The rise of digital marketplaces brings sweeping changes to how manufacturers have historically interacted with retailers and customers to distribute, promote and sell their products.
This complex mix of risks, responsibilities, opportunities and challenges has a profound—and sometimes underestimated—impact on fashion, beauty and consumer goods brands that are mired in business as usual.
Shift in burden
Imagine a manufacturer designs a cut of jeans that is all the rage among teens. In the old world, retailers would clamor to carry the jeans. They would place orders, stock shelves, store inventory, and mark-up prices to cover costs and make a profit. After the jeans were made, the retailer did the heavy lifting.
This dynamic is flipped on its head in the world of digital marketplaces. The owner of the marketplace invests heavily in the platform and focuses on self-service models, not on curation. The partnership is essentially about improving the platform, not promoting and selling the jeans like it was previously. Not only does the manufacturer pay a commission to participate in the marketplace, but it is responsible for merchandise curation, brand experience and sales performance.
The shift is a double-edged sword. In theory, it offers manufacturers unprecedented control of brand experience and sales performance. In reality, though, most do not have the capabilities to manage their marketplace business for optimal performance. But smaller, more agile new entrants do. This leveling of the playing field resets the competitive landscape, making it harder for manufacturers to capture mindshare—and market share—for their brands.
Now, consider how customers shop online for these trendy jeans. On a traditional fashion retailer’s site, most would rely on Navigation, which directs them to a narrow, fixed set of digital shelves defined and curated by the retailer. People follow the retailer’s lead to find what they want. Clicking through Kids to Teen Girls to Jeans hopefully finds the product.
But finding the jeans on a digital marketplace like Amazon or Farfetch is much different. Here, customers define the shelf. Search replaces Navigation—and what shows up is driven by a bevy of algorithms hyper-focused on finding the right match to drive conversion. There are hundreds of search term variations that people might use to find the jeans: designer jeans, juniors’ jeans, skinny jeans, ripped skinny jeans, red skinny jeans for women, jeans worn on Pretty Little Liars, and so on. The possibilities are endless and constantly shifting depending on what is trending. The reality is that marketplace shelves are not just digital. They are dynamic, and owned by the customer, not the retailer.
In this customer-driven reality, algorithms—not a brand’s prominence or its MDF investment—determine shelf position. This is another competitive advantage for new entrants. Using data-driven approaches, they are able to quickly capitalize on a more robust understanding of what customers are seeking to level the playing field with established brands. The silver lining? These digital shelves provide invaluable insights into what people are searching for and buying.
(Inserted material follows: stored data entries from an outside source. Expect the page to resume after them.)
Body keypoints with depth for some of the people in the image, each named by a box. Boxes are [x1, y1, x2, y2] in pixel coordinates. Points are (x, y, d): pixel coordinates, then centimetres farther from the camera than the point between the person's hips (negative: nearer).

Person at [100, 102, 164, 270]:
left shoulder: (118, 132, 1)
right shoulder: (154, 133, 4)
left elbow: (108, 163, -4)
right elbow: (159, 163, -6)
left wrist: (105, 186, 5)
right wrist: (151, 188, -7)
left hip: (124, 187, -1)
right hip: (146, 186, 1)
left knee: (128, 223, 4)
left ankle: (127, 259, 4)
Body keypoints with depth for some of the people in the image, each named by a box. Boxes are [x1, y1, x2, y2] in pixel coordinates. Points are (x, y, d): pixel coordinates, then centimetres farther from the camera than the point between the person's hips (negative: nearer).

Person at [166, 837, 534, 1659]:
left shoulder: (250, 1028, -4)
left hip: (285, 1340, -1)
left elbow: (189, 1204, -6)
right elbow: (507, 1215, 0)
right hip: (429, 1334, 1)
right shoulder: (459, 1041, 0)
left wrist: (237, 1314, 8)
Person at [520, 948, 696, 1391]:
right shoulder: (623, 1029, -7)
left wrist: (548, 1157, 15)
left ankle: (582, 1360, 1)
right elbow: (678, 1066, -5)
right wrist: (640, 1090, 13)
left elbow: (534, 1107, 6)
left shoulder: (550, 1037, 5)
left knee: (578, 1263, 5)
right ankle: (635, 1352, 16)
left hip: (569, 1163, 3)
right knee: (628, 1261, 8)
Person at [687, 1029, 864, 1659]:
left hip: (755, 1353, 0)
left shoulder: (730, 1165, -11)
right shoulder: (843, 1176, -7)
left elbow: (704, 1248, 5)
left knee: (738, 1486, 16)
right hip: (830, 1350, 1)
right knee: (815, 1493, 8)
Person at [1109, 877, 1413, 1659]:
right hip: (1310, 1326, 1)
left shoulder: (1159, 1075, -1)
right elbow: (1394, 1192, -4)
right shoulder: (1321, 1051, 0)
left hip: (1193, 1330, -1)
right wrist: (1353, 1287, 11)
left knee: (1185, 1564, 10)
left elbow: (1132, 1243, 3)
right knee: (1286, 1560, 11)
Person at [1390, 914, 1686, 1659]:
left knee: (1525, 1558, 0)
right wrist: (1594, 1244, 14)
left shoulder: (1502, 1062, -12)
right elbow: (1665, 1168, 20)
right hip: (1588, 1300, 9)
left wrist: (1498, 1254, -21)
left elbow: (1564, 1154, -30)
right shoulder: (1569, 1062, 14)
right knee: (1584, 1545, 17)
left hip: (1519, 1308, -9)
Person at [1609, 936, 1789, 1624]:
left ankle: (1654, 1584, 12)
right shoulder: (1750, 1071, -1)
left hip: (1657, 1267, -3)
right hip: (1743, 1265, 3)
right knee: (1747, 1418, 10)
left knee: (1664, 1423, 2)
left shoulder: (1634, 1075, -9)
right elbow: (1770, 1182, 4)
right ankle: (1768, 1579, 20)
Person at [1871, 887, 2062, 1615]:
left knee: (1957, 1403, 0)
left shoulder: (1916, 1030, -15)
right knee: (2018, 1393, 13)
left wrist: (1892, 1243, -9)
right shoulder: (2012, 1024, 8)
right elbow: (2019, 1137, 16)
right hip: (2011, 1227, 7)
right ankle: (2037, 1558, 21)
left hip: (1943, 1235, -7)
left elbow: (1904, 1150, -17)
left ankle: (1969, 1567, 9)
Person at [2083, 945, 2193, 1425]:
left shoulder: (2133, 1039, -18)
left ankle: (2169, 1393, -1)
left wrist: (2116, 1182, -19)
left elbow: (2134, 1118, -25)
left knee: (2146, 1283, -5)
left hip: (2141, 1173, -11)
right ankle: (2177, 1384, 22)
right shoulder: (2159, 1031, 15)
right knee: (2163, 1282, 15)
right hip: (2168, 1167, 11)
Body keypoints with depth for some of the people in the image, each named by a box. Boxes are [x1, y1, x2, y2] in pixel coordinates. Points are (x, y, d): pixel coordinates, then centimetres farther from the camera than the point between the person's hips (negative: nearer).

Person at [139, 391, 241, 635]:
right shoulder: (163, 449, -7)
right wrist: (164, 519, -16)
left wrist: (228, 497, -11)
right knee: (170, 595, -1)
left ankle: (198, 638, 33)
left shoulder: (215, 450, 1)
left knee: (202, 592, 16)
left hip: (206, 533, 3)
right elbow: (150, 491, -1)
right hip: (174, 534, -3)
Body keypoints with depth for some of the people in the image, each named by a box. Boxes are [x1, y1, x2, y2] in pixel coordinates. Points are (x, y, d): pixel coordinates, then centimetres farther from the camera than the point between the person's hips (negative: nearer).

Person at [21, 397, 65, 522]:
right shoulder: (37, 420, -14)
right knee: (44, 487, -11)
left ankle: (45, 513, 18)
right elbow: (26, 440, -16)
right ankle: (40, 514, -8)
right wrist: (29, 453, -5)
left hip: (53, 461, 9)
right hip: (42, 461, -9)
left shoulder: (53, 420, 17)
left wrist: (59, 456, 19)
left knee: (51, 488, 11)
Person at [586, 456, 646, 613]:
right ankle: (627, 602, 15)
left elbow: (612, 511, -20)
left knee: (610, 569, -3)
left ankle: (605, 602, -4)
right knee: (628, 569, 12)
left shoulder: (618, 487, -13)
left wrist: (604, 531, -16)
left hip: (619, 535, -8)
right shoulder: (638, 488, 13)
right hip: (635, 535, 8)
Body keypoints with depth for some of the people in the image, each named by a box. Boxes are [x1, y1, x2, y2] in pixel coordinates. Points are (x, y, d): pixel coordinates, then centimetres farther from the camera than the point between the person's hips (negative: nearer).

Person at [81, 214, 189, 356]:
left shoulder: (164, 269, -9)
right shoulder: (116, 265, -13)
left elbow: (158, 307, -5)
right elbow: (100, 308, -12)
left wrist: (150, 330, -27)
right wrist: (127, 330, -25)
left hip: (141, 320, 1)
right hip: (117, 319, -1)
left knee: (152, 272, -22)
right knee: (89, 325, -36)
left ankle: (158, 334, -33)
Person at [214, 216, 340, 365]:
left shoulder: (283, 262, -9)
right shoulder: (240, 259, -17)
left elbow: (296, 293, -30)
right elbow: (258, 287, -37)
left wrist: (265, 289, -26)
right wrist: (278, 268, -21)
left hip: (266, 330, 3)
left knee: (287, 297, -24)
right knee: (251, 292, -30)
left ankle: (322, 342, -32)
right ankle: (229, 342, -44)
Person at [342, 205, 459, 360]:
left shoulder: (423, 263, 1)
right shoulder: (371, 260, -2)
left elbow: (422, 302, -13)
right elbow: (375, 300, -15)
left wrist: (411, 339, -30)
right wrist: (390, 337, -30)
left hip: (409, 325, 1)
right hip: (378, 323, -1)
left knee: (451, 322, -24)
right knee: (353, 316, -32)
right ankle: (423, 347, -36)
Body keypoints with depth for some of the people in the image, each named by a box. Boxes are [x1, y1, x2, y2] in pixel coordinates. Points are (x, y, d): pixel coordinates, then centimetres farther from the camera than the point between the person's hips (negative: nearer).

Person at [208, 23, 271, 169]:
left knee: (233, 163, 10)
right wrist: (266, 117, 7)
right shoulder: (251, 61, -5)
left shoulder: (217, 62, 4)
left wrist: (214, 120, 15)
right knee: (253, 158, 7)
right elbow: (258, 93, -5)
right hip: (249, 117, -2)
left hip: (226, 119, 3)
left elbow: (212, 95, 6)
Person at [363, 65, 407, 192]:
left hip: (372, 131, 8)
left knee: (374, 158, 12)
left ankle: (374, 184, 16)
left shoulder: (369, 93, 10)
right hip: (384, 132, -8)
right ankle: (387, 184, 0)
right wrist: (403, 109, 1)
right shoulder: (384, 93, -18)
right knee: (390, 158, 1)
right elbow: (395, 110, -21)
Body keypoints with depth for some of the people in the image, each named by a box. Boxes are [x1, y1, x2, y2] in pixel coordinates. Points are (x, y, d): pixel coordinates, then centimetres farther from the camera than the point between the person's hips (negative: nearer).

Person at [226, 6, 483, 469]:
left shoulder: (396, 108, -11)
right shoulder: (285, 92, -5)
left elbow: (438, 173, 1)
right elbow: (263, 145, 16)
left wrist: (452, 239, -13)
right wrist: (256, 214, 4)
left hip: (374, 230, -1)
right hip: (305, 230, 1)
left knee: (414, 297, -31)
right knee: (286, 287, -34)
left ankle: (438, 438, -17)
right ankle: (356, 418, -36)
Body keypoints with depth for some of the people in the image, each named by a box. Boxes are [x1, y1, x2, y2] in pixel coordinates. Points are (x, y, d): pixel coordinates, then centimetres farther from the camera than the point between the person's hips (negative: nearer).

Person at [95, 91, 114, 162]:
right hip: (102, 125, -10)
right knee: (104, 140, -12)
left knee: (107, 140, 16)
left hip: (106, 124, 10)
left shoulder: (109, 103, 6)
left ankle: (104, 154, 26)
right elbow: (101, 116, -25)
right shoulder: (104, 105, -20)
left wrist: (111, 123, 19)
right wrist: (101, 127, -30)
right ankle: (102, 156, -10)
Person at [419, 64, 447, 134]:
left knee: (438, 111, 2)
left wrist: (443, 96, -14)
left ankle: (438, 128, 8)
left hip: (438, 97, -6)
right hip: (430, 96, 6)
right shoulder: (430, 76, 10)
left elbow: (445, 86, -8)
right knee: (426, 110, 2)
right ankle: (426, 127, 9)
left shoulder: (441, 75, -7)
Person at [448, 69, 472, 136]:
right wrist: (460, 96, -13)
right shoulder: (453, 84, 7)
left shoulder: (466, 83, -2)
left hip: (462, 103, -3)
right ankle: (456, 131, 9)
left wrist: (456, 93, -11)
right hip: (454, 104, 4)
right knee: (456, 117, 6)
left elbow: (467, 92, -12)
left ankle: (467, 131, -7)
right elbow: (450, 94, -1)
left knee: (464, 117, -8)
This is a welcome change for manufacturers that are used to guessing at market trends and relying on quarterly customer panels. It is also a new source of value to put customer needs at the center of product development.
Finally, think about all of the marketplaces where the manufacturer would want to promote and sell these jeans to target customers. There are hundreds of digital marketplaces to participate in—from digital giant superstores to expertly curated specialty platforms that fashionistas flock to for all the latest finds. And the number of marketplaces is growing every day.
This mind-blowing—and continually expanding—scale creates a gargantuan task for manufacturers in areas that are already well outside of their comfort zone. The work is daunting. Manufacturers must manage the digital assets, copy, advertising, ratings & reviews, and other aspects for every PDP across every marketplace for every product they sell. The brand experience is exposed more broadly than ever. And for the first time, the manufacturer is responsible for managing it directly in the retail environment. For larger manufacturers, this literally means intelligently managing millions of assets.
This unprecedented scale and complexity are overwhelming in themselves. Add the pressure from the shift in burden and the loss of prominence that manufacturers have built up over years, and handling all of these vital marketplace management tasks can seem impossible.